When soil becomes contaminated by fuel, remediation is often required to treat and restore a site to its healthy, natural state. Without treatment, toxic soil can negatively impact the environment and public health.
Waterline has been providing professional soil remediation services for over 30 years and is recognized by the Ministry of the Environment. All of our correspondence is with the homeowner, and there is no government red tape!
When is soil remediation required?
When a fuel tank is expertly removed, a perimeter analysis of the tank is taken. Once the level of contamination has been estimated, workers dig the contaminant out completely – placing the removed soil in a lined, leak-free bin. Once excavated, additional samples of the sides and bottom of the hole must be taken to determine if the site is clean. If the site complies with environmental regulation criteria, the hole can be filled and reported as having met all requirements. However, if the site fails testing, additional remediation may be required.

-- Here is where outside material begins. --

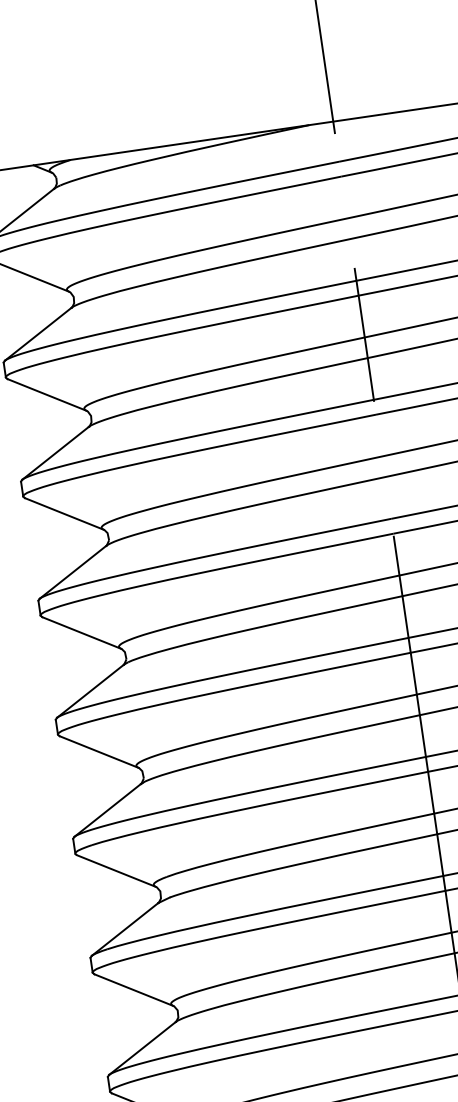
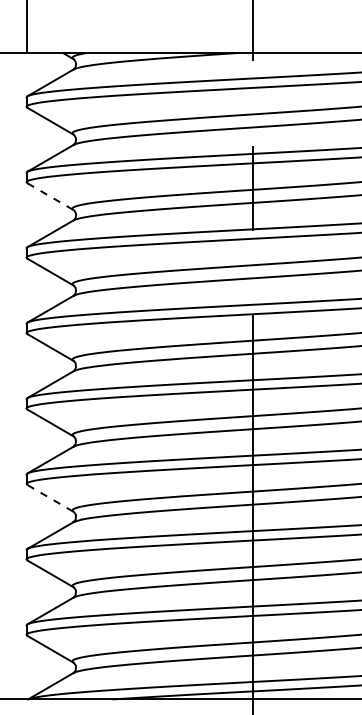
line: (46, 394) -> (50, 196), solid -> dashed
line: (116, 871) -> (50, 498), solid -> dashed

Waterline Soil Remediation Process
Step One: Sample Extraction
Once a tank is removed, soil samples in the tank nest are taken and sent off to a registered lab for thorough testing by a professional geoscientist.
Step Two: Testing Results
If the sample test determines that the soil has a higher part per million (ppm) than the Ministry of Environment guidelines permit, this soil will need to be removed and transported to a registered receiver.
Step Three: Determining Method of Removal
There are two processes that Waterline uses for remediating contaminated soil – in situ bioremediation or pump and treat.
In Situ Bioremediation occurs within the site of the contamination. It is the process of treating contaminated soil through the stimulated growth of natural bacteria. At Waterline, we leverage enhanced bacteria to attack hydrocarbons and to convert them into carbon monoxide and water. Bioremediation requires time and moist conditions to be successful – as moisture act as a carrier for the bacteria throughout the contaminated soil.
‘Pump and Treat’ or ‘Groundwater Remediation’ involves removing contaminated water using a vacuum. Tubes are sent down into the ground and bioremediation is sent upstream. The removed groundwater is then processed and treated– removing pollutants before water can be discharged. This method is ideal for properties that require immediate removal of highly concentrated contaminants.
At Waterline, we'll inform you which method will best suit your specific situation. If there is a major problem underground (in excess of 1000 metric tonnes), we will dig out the worst and treat the balance.
Step Four: Repeat Sample Testing
To determine if the remediation process was successful, additional samples are sent off for testing. At Waterline, a professional geoscientist determines if the soil meets the standards outlined by the Ministry of the Environment, and if it does, they sign and issue a Certificate of Removal to the property owner.
If for some reason, the soil does not meet the Ministry of the Environment standards, additional remediation treatments are required.
Why Choose Waterline?
We are Technical Standards & Safety Authority (TSSA), PM2, and PM3 licensed (required by code). We are also environmentally insured and a member of the Ontario Petroleum Contractors' Association (OPCA).